Terravesta is offering discounts for 2019 planting for new and existing growers and those interested are being encouraged to get in touch to scope out their options.
The cut off for locking into the discounts is 30th September, and growers are encouraged to get in touch with Jacob Duce to scope out their options: e: email@example.com t: 01522 731873
Profiting from Miscanthus
As more farmers look for long-term security, investing in Miscanthus presents a sustainable income as well as benefitting the environment and, crucially, it thrives on unproductive farmland, so it doesn’t compete with food production.
According to William Cracroft-Eley, Terravesta chairman, there has never been a better time to invest in the crop. “The farming industry is in interesting times. We face high costs and challenging returns from annual crops, uncertainty surrounding Brexit and the CAP, as well as the huge threat of climate change.”
Miscanthus grows up to 12 feet high and has the potential to yield 15 tonnes per hectare, which can give the farmer a return of over £900 per hectare from mature yield.
William has been involved with Miscanthus since 2005 and Terravesta was set up in 2012. It’s the largest supply chain for perennial energy crops in Europe and works with over 300 Miscanthus growers in the UK. As a Miscanthus grower himself, William understands the pressures on UK farmers, and believes investing in a perennial biomass crop like Miscanthus will benefit farm businesses financially, but also environmentally.
“Land based emissions from agriculture are deemed number three emitter after power stations and road fuel, which the government is already tackling – we’re next!”
“Growing bioenergy crops such as Miscanthus, has the potential to mitigate atmospheric carbon dioxide emissions by storing carbon in the soil.
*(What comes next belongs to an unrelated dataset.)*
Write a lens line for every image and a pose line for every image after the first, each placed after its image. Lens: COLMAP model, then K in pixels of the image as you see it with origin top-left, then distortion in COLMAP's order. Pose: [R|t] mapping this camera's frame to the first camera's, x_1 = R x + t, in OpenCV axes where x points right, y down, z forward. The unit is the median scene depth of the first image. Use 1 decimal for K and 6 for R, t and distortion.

It also reduces emissions of carbon and NOx (nitrogen oxides) into the atmosphere and uses less energy than conventional crops, due to limited inputs and limited tillage, as its planted once and is harvested annually for 20 + years,” he said.
The market for Miscanthus is seeing sustainable growth, and Terravesta is currently expanding with several different end-markets including whole bale power stations – currently supplying Brigg in Lincolnshire, and Snetterton in Norfolk, on long term contracts.
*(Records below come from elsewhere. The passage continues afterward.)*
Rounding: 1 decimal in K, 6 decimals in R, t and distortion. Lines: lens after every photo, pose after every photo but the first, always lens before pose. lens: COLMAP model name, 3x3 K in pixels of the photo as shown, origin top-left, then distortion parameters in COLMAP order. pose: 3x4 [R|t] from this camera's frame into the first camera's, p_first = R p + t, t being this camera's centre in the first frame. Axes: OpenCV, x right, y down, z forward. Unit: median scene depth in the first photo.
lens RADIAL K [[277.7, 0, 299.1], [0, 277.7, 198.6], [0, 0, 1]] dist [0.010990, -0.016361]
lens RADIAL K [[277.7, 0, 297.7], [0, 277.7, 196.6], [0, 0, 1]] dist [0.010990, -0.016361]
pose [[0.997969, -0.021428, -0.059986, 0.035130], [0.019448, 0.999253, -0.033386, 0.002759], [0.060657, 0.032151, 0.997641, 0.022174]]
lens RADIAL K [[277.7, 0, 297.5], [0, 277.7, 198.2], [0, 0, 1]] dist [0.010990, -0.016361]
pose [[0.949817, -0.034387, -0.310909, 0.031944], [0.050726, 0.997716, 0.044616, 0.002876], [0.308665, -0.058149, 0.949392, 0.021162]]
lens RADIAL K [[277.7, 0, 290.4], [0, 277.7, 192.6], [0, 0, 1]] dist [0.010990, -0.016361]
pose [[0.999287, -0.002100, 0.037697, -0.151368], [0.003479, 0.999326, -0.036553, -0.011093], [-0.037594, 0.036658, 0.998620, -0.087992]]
The company is also working with growers to install biomass boilers on the farm, to heat and power the property with home-grown Miscanthus. Other markets include horse and poultry bedding, consumer Miscanthus Briquettes, Miscanthus Heat Logs and Firestarters.
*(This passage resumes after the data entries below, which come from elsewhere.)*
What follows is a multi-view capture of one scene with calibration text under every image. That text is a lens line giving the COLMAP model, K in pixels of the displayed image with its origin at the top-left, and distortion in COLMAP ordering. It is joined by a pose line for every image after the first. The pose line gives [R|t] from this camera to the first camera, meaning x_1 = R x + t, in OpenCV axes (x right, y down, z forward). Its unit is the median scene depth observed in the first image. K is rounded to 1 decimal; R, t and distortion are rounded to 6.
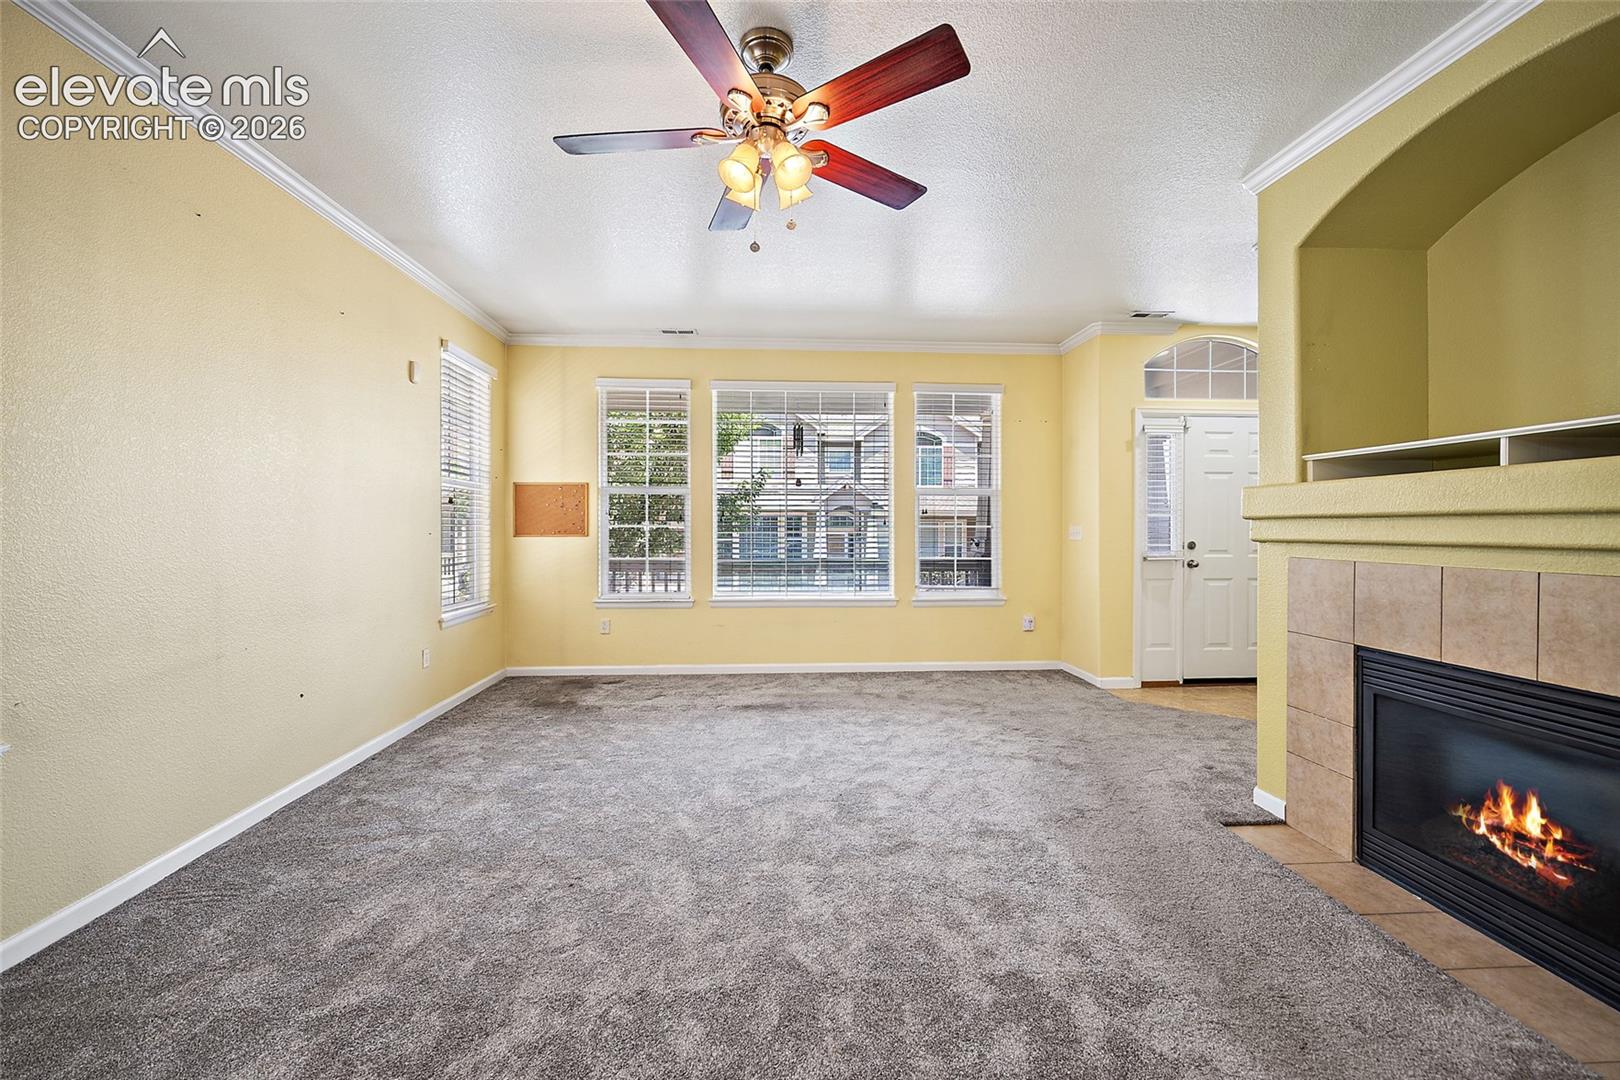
lens RADIAL K [[648.2, 0, 808.2], [0, 648.2, 529.8], [0, 0, 1]] dist [-0.001396, -0.000006]
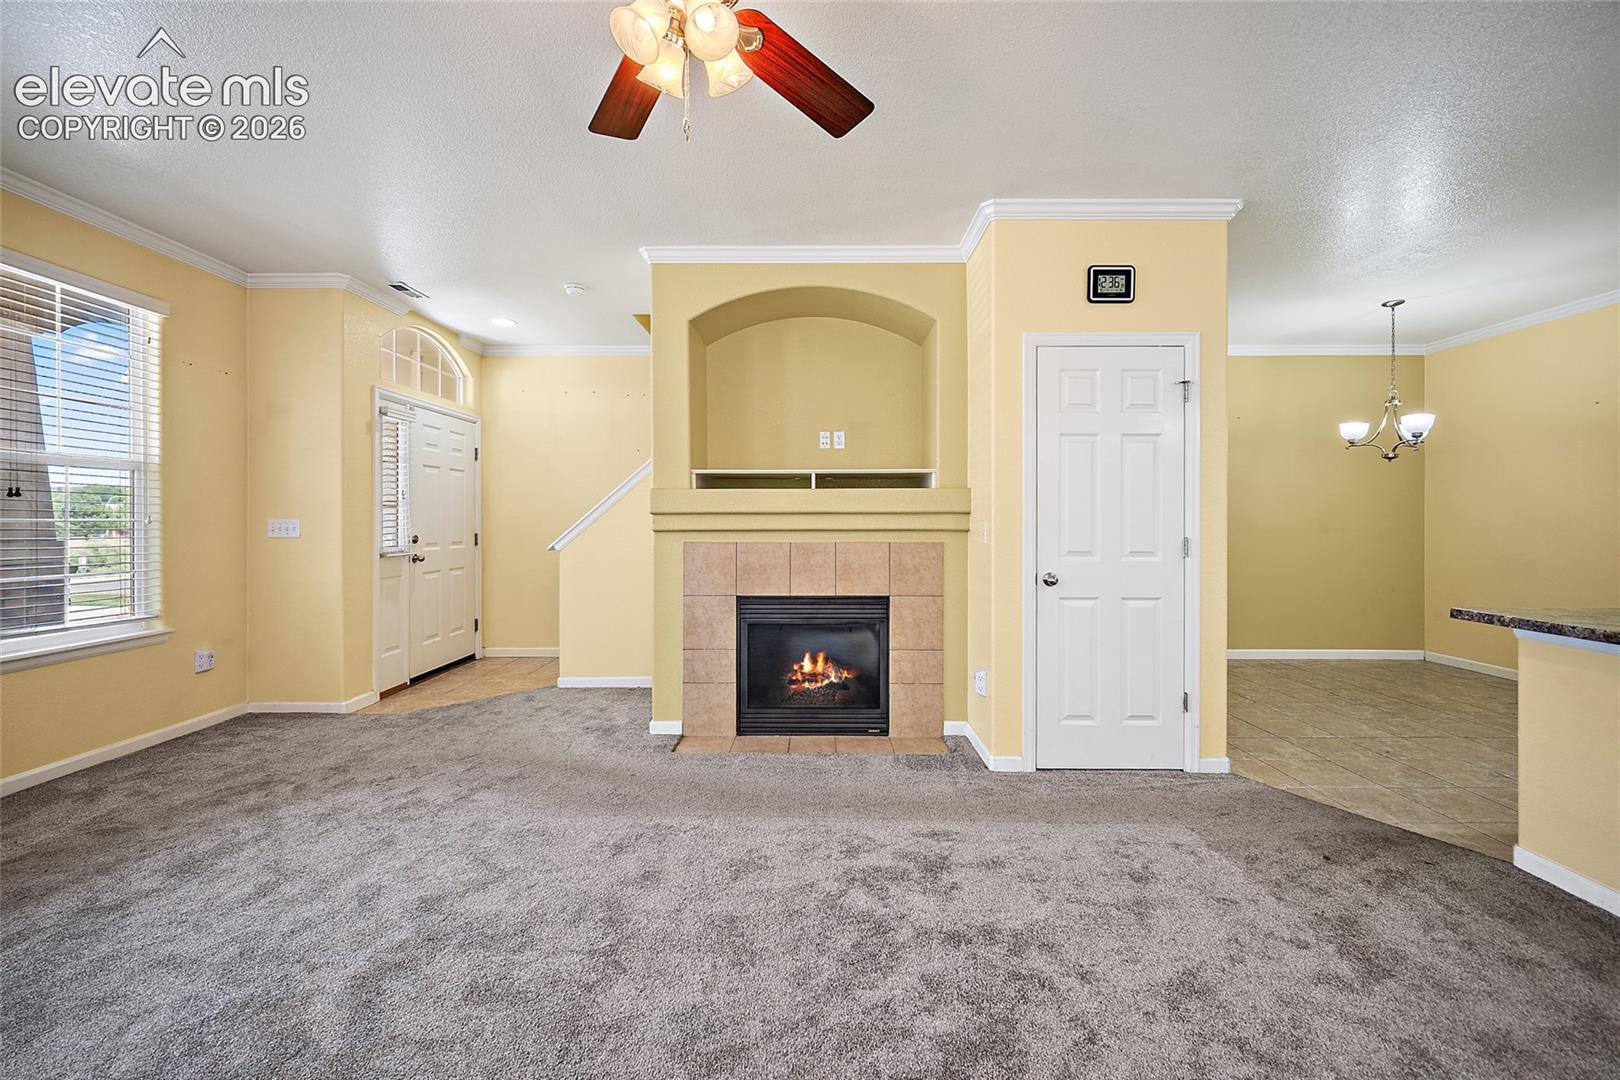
lens RADIAL K [[647.5, 0, 808.0], [0, 647.5, 517.8], [0, 0, 1]] dist [-0.003141, -0.000483]
pose [[0.077195, 0.001146, 0.997015, -0.530265], [0.005932, 0.999981, -0.001609, -0.004500], [-0.996998, 0.006038, 0.077186, 0.547185]]
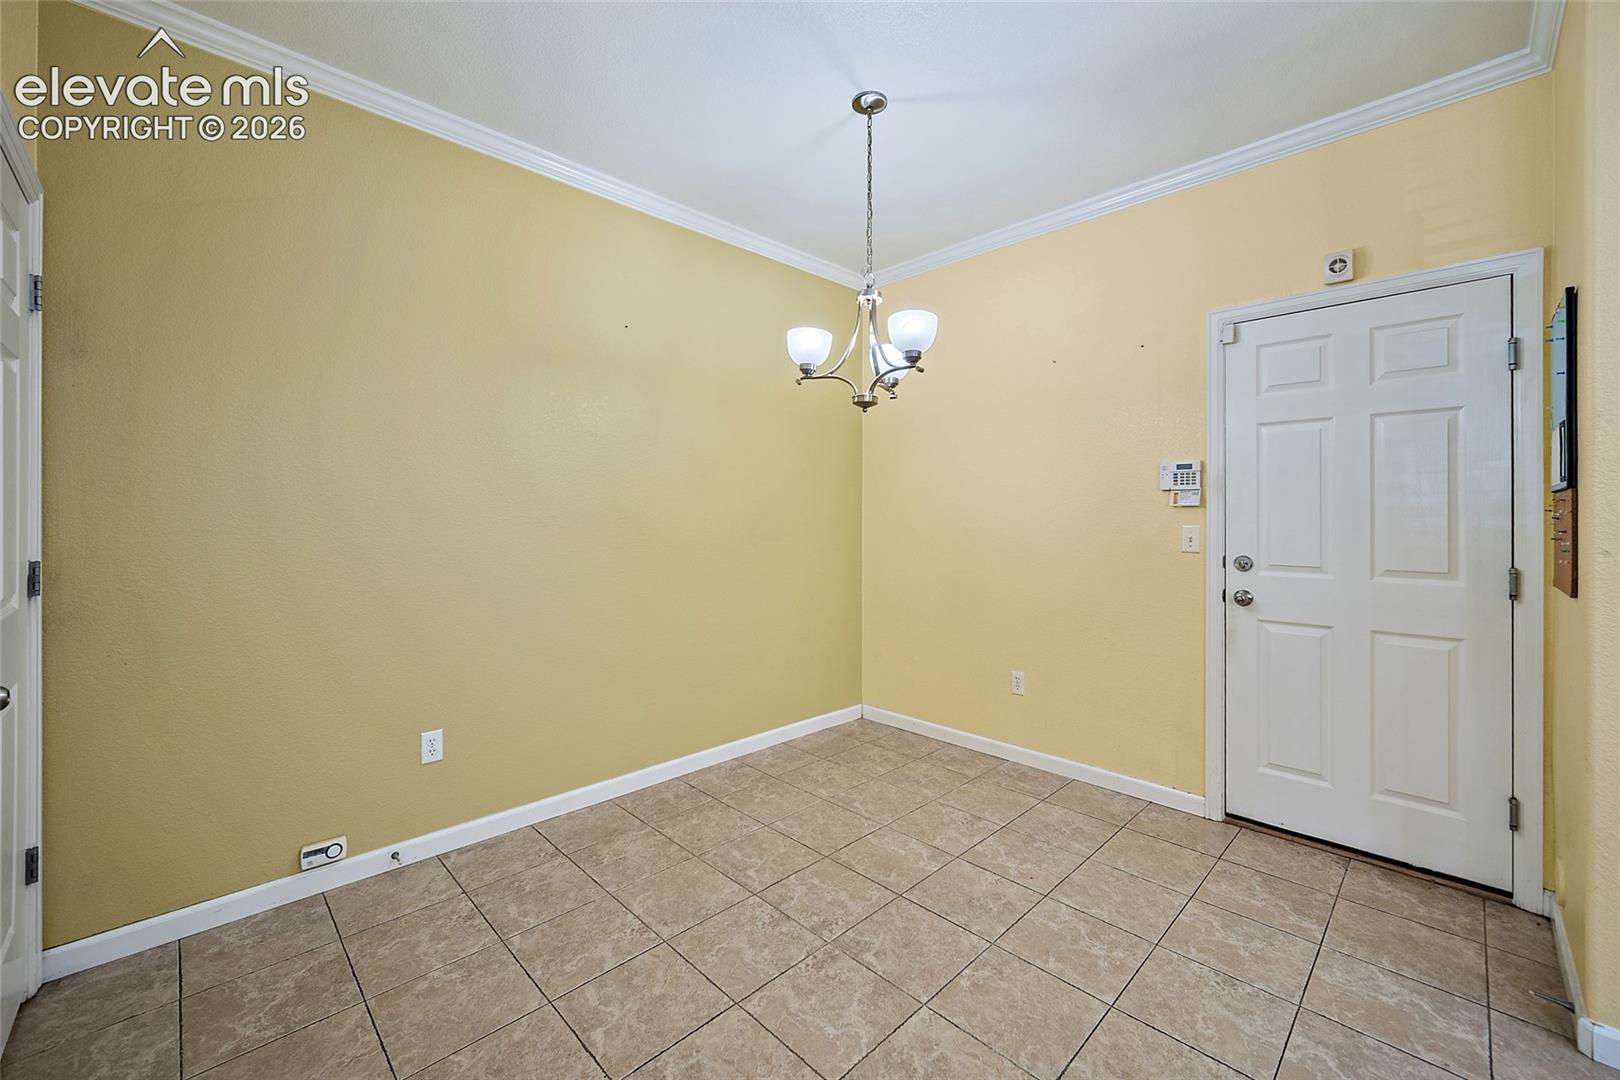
lens RADIAL K [[647.5, 0, 808.0], [0, 647.5, 517.8], [0, 0, 1]] dist [-0.003141, -0.000483]
pose [[-0.646828, -0.005121, 0.762619, 0.504811], [0.001252, 0.999969, 0.007776, -0.010278], [-0.762635, 0.005984, -0.646801, -0.124084]]
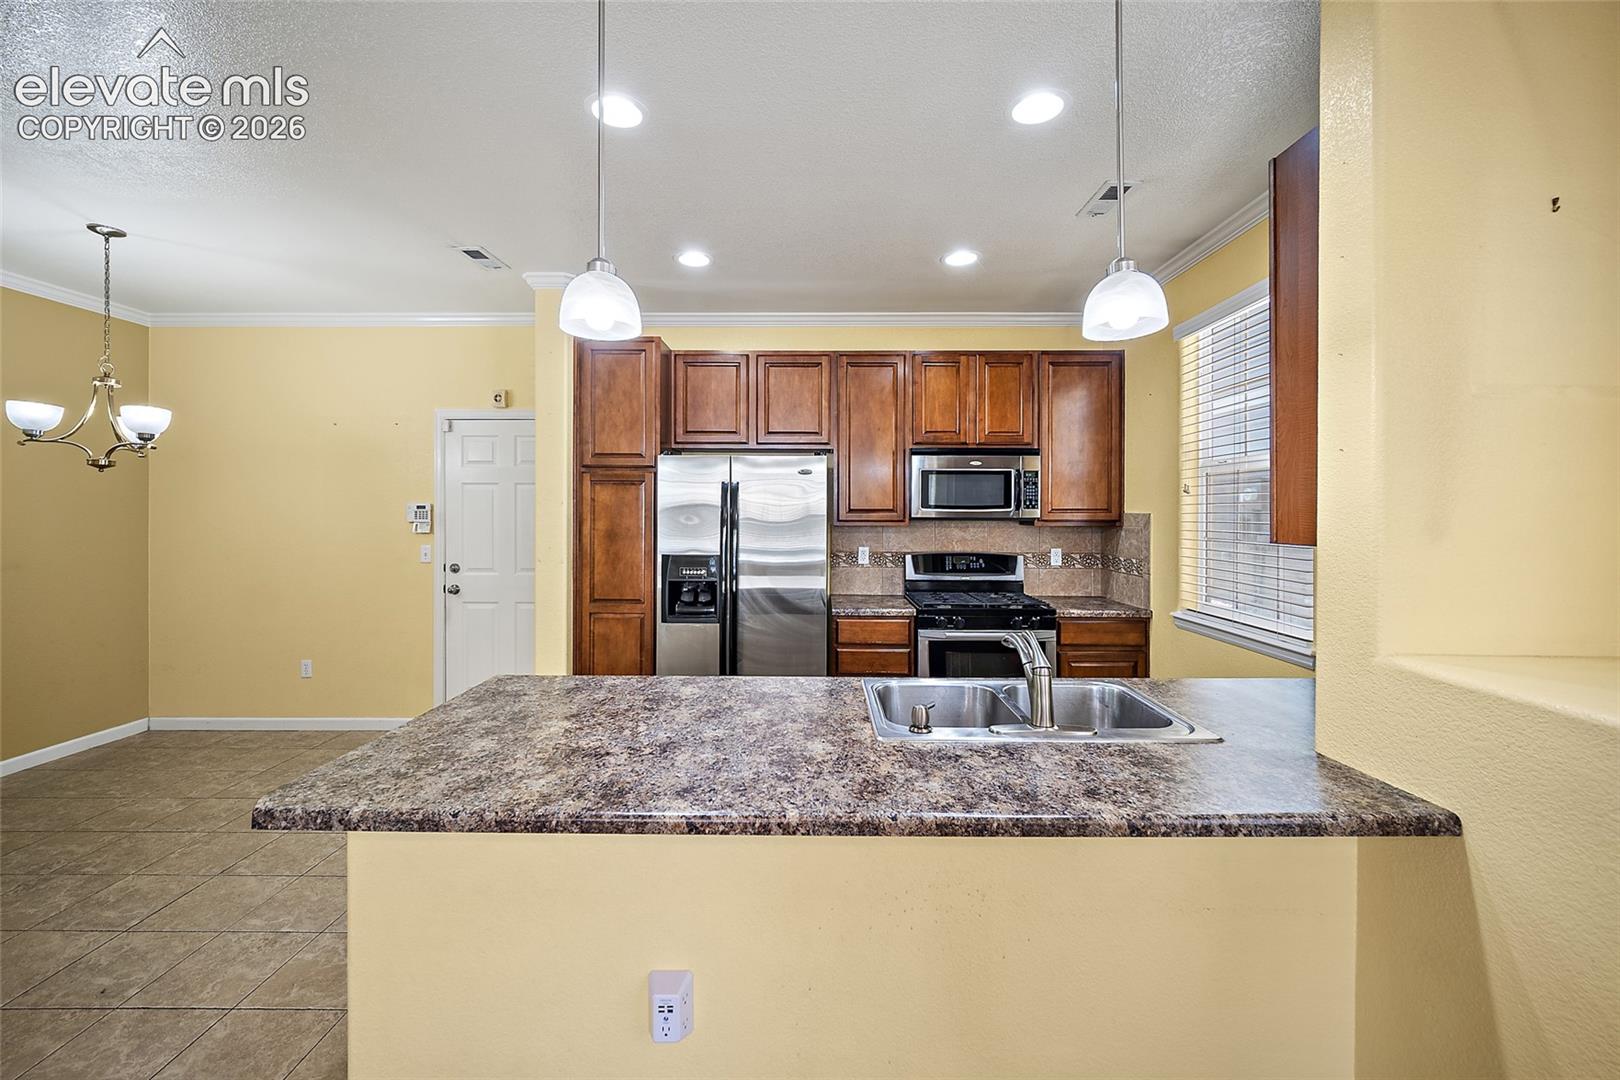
lens RADIAL K [[646.4, 0, 814.5], [0, 646.4, 512.9], [0, 0, 1]] dist [-0.002903, 0.000546]
pose [[-0.997519, -0.002980, 0.070329, -0.087985], [-0.002334, 0.999954, 0.009262, -0.076877], [-0.070354, 0.009075, -0.997481, 0.220463]]
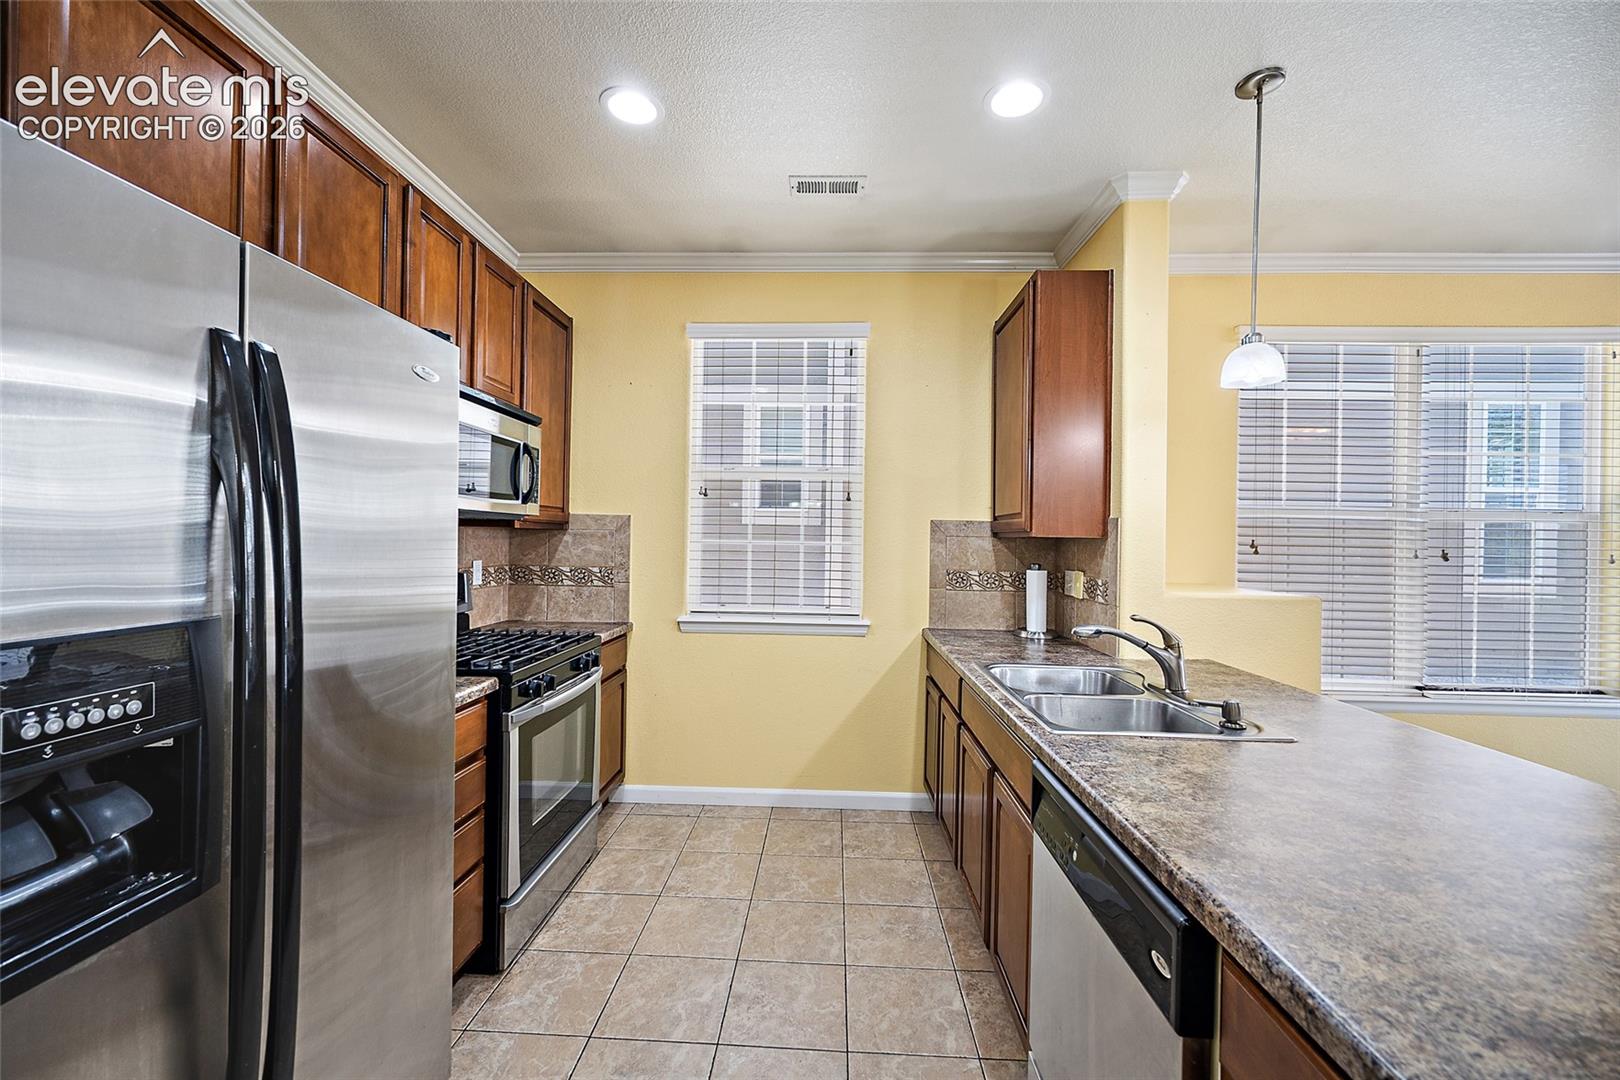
lens RADIAL K [[641.4, 0, 805.4], [0, 641.4, 542.5], [0, 0, 1]] dist [-0.002341, -0.000168]
pose [[-0.107709, 0.002395, -0.994180, 0.405764], [-0.024864, 0.999678, 0.005102, -0.033487], [0.993871, 0.025269, -0.107615, -0.601396]]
“What’s really exciting is the potential for biorefining Miscanthus, which opens up doors in construction, biofuels, plastic manufacture, and composite materials.”
“Miscanthus offers long-term financial benefits not only in the returns available, but in cost savings, using less horse power, less labour and inputs, therefore moving to a regime of greater business security. It also offers huge environmental benefits, which are becoming more important to our customers, who put some of this responsibility back to the farmer,” adds William.